*Available records*:
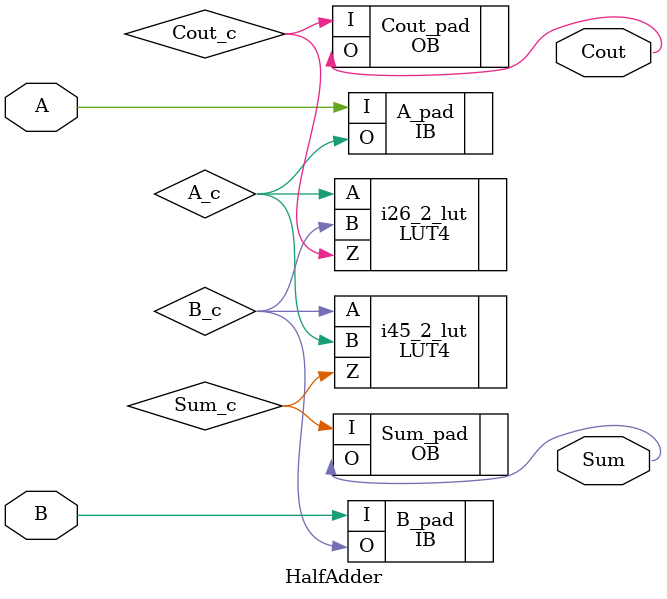
<source format=v>

module HalfAdder (A, B, Cout, Sum);   // c:/lscc/diamond/3.12/examples/halfadder/halfadder.vhd(4[8:17])
    input A;   // c:/lscc/diamond/3.12/examples/halfadder/halfadder.vhd(5[8:9])
    input B;   // c:/lscc/diamond/3.12/examples/halfadder/halfadder.vhd(5[11:12])
    output Cout;   // c:/lscc/diamond/3.12/examples/halfadder/halfadder.vhd(6[4:8])
    output Sum;   // c:/lscc/diamond/3.12/examples/halfadder/halfadder.vhd(6[10:13])
    
    
    wire A_c, B_c, Cout_c, Sum_c, GND_net, VCC_net;
    
    LUT4 i45_2_lut (.A(B_c), .B(A_c), .Z(Sum_c)) /* synthesis lut_function=(!(A (B)+!A !(B))) */ ;
    defparam i45_2_lut.init = 16'h6666;
    LUT4 i26_2_lut (.A(A_c), .B(B_c), .Z(Cout_c)) /* synthesis lut_function=(A (B)) */ ;   // c:/lscc/diamond/3.12/examples/halfadder/halfadder.vhd(14[12:20])
    defparam i26_2_lut.init = 16'h8888;
    VLO i48 (.Z(GND_net));
    OB Cout_pad (.I(Cout_c), .O(Cout));   // c:/lscc/diamond/3.12/examples/halfadder/halfadder.vhd(6[4:8])
    OB Sum_pad (.I(Sum_c), .O(Sum));   // c:/lscc/diamond/3.12/examples/halfadder/halfadder.vhd(6[10:13])
    IB A_pad (.I(A), .O(A_c));   // c:/lscc/diamond/3.12/examples/halfadder/halfadder.vhd(5[8:9])
    IB B_pad (.I(B), .O(B_c));   // c:/lscc/diamond/3.12/examples/halfadder/halfadder.vhd(5[11:12])
    PUR PUR_INST (.PUR(VCC_net));
    defparam PUR_INST.RST_PULSE = 1;
    TSALL TSALL_INST (.TSALL(GND_net));
    GSR GSR_INST (.GSR(VCC_net));
    VHI i49 (.Z(VCC_net));
    
endmodule
//
// Verilog Description of module PUR
// module not written out since it is a black-box. 
//

//
// Verilog Description of module TSALL
// module not written out since it is a black-box. 
//


</source>
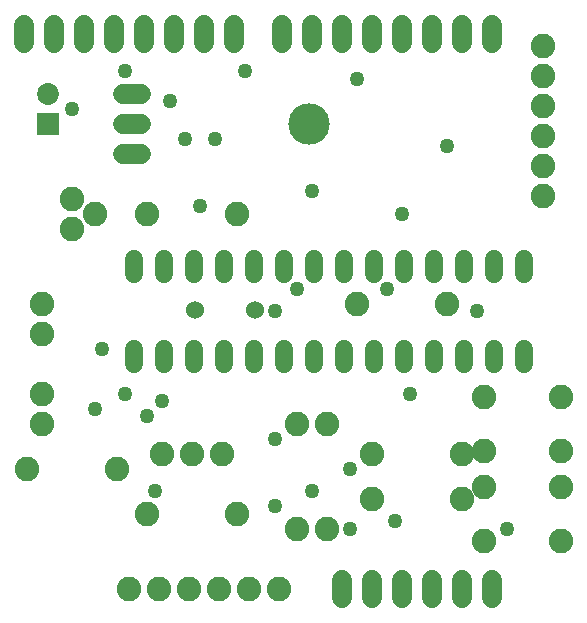
<source format=gbs>
G75*
%MOIN*%
%OFA0B0*%
%FSLAX24Y24*%
%IPPOS*%
%LPD*%
%AMOC8*
5,1,8,0,0,1.08239X$1,22.5*
%
%ADD10C,0.0600*%
%ADD11C,0.0680*%
%ADD12C,0.0820*%
%ADD13C,0.0600*%
%ADD14R,0.0730X0.0730*%
%ADD15C,0.0730*%
%ADD16C,0.1380*%
%ADD17C,0.0500*%
D10*
X004650Y009040D02*
X004650Y009560D01*
X005650Y009560D02*
X005650Y009040D01*
X006650Y009040D02*
X006650Y009560D01*
X007650Y009560D02*
X007650Y009040D01*
X008650Y009040D02*
X008650Y009560D01*
X009650Y009560D02*
X009650Y009040D01*
X010650Y009040D02*
X010650Y009560D01*
X011650Y009560D02*
X011650Y009040D01*
X012650Y009040D02*
X012650Y009560D01*
X013650Y009560D02*
X013650Y009040D01*
X014650Y009040D02*
X014650Y009560D01*
X015650Y009560D02*
X015650Y009040D01*
X016650Y009040D02*
X016650Y009560D01*
X017650Y009560D02*
X017650Y009040D01*
X017650Y012040D02*
X017650Y012560D01*
X016650Y012560D02*
X016650Y012040D01*
X015650Y012040D02*
X015650Y012560D01*
X014650Y012560D02*
X014650Y012040D01*
X013650Y012040D02*
X013650Y012560D01*
X012650Y012560D02*
X012650Y012040D01*
X011650Y012040D02*
X011650Y012560D01*
X010650Y012560D02*
X010650Y012040D01*
X009650Y012040D02*
X009650Y012560D01*
X008650Y012560D02*
X008650Y012040D01*
X007650Y012040D02*
X007650Y012560D01*
X006650Y012560D02*
X006650Y012040D01*
X005650Y012040D02*
X005650Y012560D01*
X004650Y012560D02*
X004650Y012040D01*
D11*
X004900Y016050D02*
X004300Y016050D01*
X004300Y017050D02*
X004900Y017050D01*
X004900Y018050D02*
X004300Y018050D01*
X004000Y019750D02*
X004000Y020350D01*
X005000Y020350D02*
X005000Y019750D01*
X006000Y019750D02*
X006000Y020350D01*
X007000Y020350D02*
X007000Y019750D01*
X008000Y019750D02*
X008000Y020350D01*
X009600Y020350D02*
X009600Y019750D01*
X010600Y019750D02*
X010600Y020350D01*
X011600Y020350D02*
X011600Y019750D01*
X012600Y019750D02*
X012600Y020350D01*
X013600Y020350D02*
X013600Y019750D01*
X014600Y019750D02*
X014600Y020350D01*
X015600Y020350D02*
X015600Y019750D01*
X016600Y019750D02*
X016600Y020350D01*
X003000Y020350D02*
X003000Y019750D01*
X002000Y019750D02*
X002000Y020350D01*
X001000Y020350D02*
X001000Y019750D01*
X011600Y001850D02*
X011600Y001250D01*
X012600Y001250D02*
X012600Y001850D01*
X013600Y001850D02*
X013600Y001250D01*
X014600Y001250D02*
X014600Y001850D01*
X015600Y001850D02*
X015600Y001250D01*
X016600Y001250D02*
X016600Y001850D01*
D12*
X004500Y001550D03*
X005500Y001550D03*
X006500Y001550D03*
X007500Y001550D03*
X008500Y001550D03*
X009500Y001550D03*
X010100Y003550D03*
X011100Y003550D03*
X012600Y004550D03*
X012600Y006050D03*
X011100Y007050D03*
X010100Y007050D03*
X007600Y006050D03*
X006600Y006050D03*
X005600Y006050D03*
X004100Y005550D03*
X005100Y004050D03*
X008100Y004050D03*
X001600Y007050D03*
X001600Y008050D03*
X001600Y010050D03*
X001600Y011050D03*
X002600Y013550D03*
X003350Y014050D03*
X002600Y014550D03*
X005100Y014050D03*
X008100Y014050D03*
X012100Y011050D03*
X015100Y011050D03*
X016320Y007940D03*
X016320Y006160D03*
X015600Y006050D03*
X016320Y004940D03*
X015600Y004550D03*
X016320Y003160D03*
X018880Y003160D03*
X018880Y004940D03*
X018880Y006160D03*
X018880Y007940D03*
X018300Y014650D03*
X018300Y015650D03*
X018300Y016650D03*
X018300Y017650D03*
X018300Y018650D03*
X018300Y019650D03*
X001100Y005550D03*
D13*
X006700Y010850D03*
X008700Y010850D03*
D14*
X001800Y017050D03*
D15*
X001800Y018050D03*
D16*
X010500Y017050D03*
D17*
X012100Y018550D03*
X015100Y016300D03*
X013600Y014050D03*
X013100Y011550D03*
X016100Y010800D03*
X013850Y008050D03*
X011850Y005550D03*
X010600Y004800D03*
X009350Y004300D03*
X009350Y006550D03*
X011850Y003550D03*
X013350Y003800D03*
X017100Y003550D03*
X009350Y010800D03*
X010100Y011550D03*
X010600Y014800D03*
X007350Y016550D03*
X006350Y016550D03*
X005850Y017800D03*
X004350Y018800D03*
X002600Y017550D03*
X006850Y014300D03*
X008350Y018800D03*
X003600Y009550D03*
X004350Y008050D03*
X005100Y007300D03*
X005600Y007800D03*
X003350Y007550D03*
X005350Y004800D03*
M02*

</source>
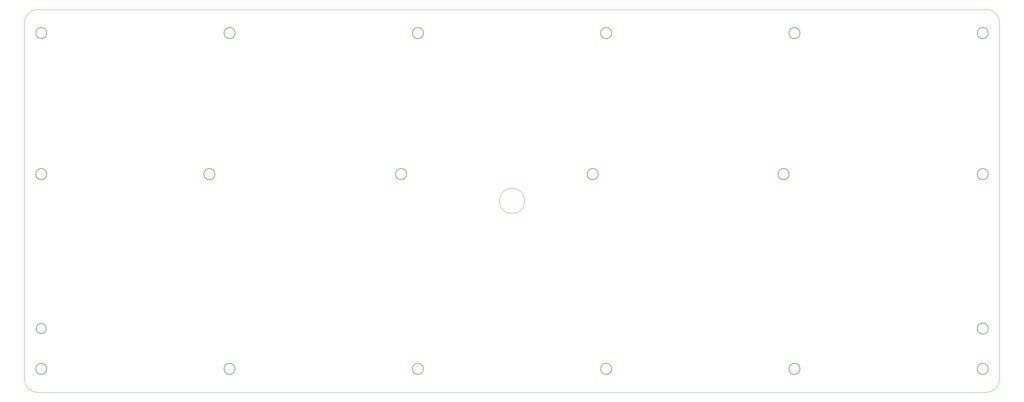
<source format=gm1>
G04 #@! TF.GenerationSoftware,KiCad,Pcbnew,(5.1.10)-1*
G04 #@! TF.CreationDate,2022-07-15T10:43:49-04:00*
G04 #@! TF.ProjectId,CoCo2SwitchBoard,436f436f-3253-4776-9974-6368426f6172,1.0*
G04 #@! TF.SameCoordinates,Original*
G04 #@! TF.FileFunction,Profile,NP*
%FSLAX46Y46*%
G04 Gerber Fmt 4.6, Leading zero omitted, Abs format (unit mm)*
G04 Created by KiCad (PCBNEW (5.1.10)-1) date 2022-07-15 10:43:49*
%MOMM*%
%LPD*%
G01*
G04 APERTURE LIST*
G04 #@! TA.AperFunction,Profile*
%ADD10C,0.150000*%
G04 #@! TD*
G04 #@! TA.AperFunction,Profile*
%ADD11C,0.050000*%
G04 #@! TD*
G04 APERTURE END LIST*
D10*
X165650000Y58000000D02*
G75*
G03*
X165650000Y58000000I-1650000J0D01*
G01*
X281650000Y58000000D02*
G75*
G03*
X281650000Y58000000I-1650000J0D01*
G01*
X281650000Y12000000D02*
G75*
G03*
X281650000Y12000000I-1650000J0D01*
G01*
D11*
X143750000Y50000000D02*
G75*
G03*
X143750000Y50000000I-3750000J0D01*
G01*
X-5000000Y103000000D02*
G75*
G02*
X-1000000Y107000000I4000000J0D01*
G01*
X281000000Y107000000D02*
G75*
G02*
X285000000Y103000000I0J-4000000D01*
G01*
X-1000000Y107000000D02*
X281000000Y107000000D01*
X-1000000Y-7000000D02*
G75*
G02*
X-5000000Y-3000000I0J4000000D01*
G01*
X285000000Y-3000000D02*
G75*
G02*
X281000000Y-7000000I-4000000J0D01*
G01*
X-1000000Y-7000000D02*
X281000000Y-7000000D01*
X281000000Y-7000000D02*
X281000000Y-7000000D01*
D10*
X108650000Y58000000D02*
G75*
G03*
X108650000Y58000000I-1650000J0D01*
G01*
X222400000Y58000000D02*
G75*
G03*
X222400000Y58000000I-1650000J0D01*
G01*
X169650000Y100000000D02*
G75*
G03*
X169650000Y100000000I-1650000J0D01*
G01*
X225650000Y100000000D02*
G75*
G03*
X225650000Y100000000I-1650000J0D01*
G01*
X281650000Y100000000D02*
G75*
G03*
X281650000Y100000000I-1650000J0D01*
G01*
X51650000Y58000000D02*
G75*
G03*
X51650000Y58000000I-1650000J0D01*
G01*
X281650000Y0D02*
G75*
G03*
X281650000Y0I-1650000J0D01*
G01*
X225650000Y0D02*
G75*
G03*
X225650000Y0I-1650000J0D01*
G01*
X169650000Y0D02*
G75*
G03*
X169650000Y0I-1650000J0D01*
G01*
X113650000Y0D02*
G75*
G03*
X113650000Y0I-1650000J0D01*
G01*
X57650000Y0D02*
G75*
G03*
X57650000Y0I-1650000J0D01*
G01*
X113650000Y100000000D02*
G75*
G03*
X113650000Y100000000I-1650000J0D01*
G01*
X57650000Y100000000D02*
G75*
G03*
X57650000Y100000000I-1650000J0D01*
G01*
X1650000Y100000000D02*
G75*
G03*
X1650000Y100000000I-1650000J0D01*
G01*
X1650000Y58000000D02*
G75*
G03*
X1650000Y58000000I-1650000J0D01*
G01*
X1650000Y0D02*
G75*
G03*
X1650000Y0I-1650000J0D01*
G01*
X1500000Y12000000D02*
G75*
G03*
X1500000Y12000000I-1500000J0D01*
G01*
D11*
X285000000Y-3000000D02*
X285000000Y103000000D01*
X-5000000Y103000000D02*
X-5000000Y-3000000D01*
M02*

</source>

*Exercise instructions*: Please reproduce the entries above exactly, from their first line to the line holding "GSR GSR_INST (.GSR(VCC_net));" inclusive, and nothing else; the pictures stay out.

*Task response*:
<source format=v>

module HalfAdder (A, B, Cout, Sum);   // c:/lscc/diamond/3.12/examples/halfadder/halfadder.vhd(4[8:17])
    input A;   // c:/lscc/diamond/3.12/examples/halfadder/halfadder.vhd(5[8:9])
    input B;   // c:/lscc/diamond/3.12/examples/halfadder/halfadder.vhd(5[11:12])
    output Cout;   // c:/lscc/diamond/3.12/examples/halfadder/halfadder.vhd(6[4:8])
    output Sum;   // c:/lscc/diamond/3.12/examples/halfadder/halfadder.vhd(6[10:13])
    
    
    wire A_c, B_c, Cout_c, Sum_c, GND_net, VCC_net;
    
    LUT4 i45_2_lut (.A(B_c), .B(A_c), .Z(Sum_c)) /* synthesis lut_function=(!(A (B)+!A !(B))) */ ;
    defparam i45_2_lut.init = 16'h6666;
    LUT4 i26_2_lut (.A(A_c), .B(B_c), .Z(Cout_c)) /* synthesis lut_function=(A (B)) */ ;   // c:/lscc/diamond/3.12/examples/halfadder/halfadder.vhd(14[12:20])
    defparam i26_2_lut.init = 16'h8888;
    VLO i48 (.Z(GND_net));
    OB Cout_pad (.I(Cout_c), .O(Cout));   // c:/lscc/diamond/3.12/examples/halfadder/halfadder.vhd(6[4:8])
    OB Sum_pad (.I(Sum_c), .O(Sum));   // c:/lscc/diamond/3.12/examples/halfadder/halfadder.vhd(6[10:13])
    IB A_pad (.I(A), .O(A_c));   // c:/lscc/diamond/3.12/examples/halfadder/halfadder.vhd(5[8:9])
    IB B_pad (.I(B), .O(B_c));   // c:/lscc/diamond/3.12/examples/halfadder/halfadder.vhd(5[11:12])
    PUR PUR_INST (.PUR(VCC_net));
    defparam PUR_INST.RST_PULSE = 1;
    TSALL TSALL_INST (.TSALL(GND_net));
    GSR GSR_INST (.GSR(VCC_net));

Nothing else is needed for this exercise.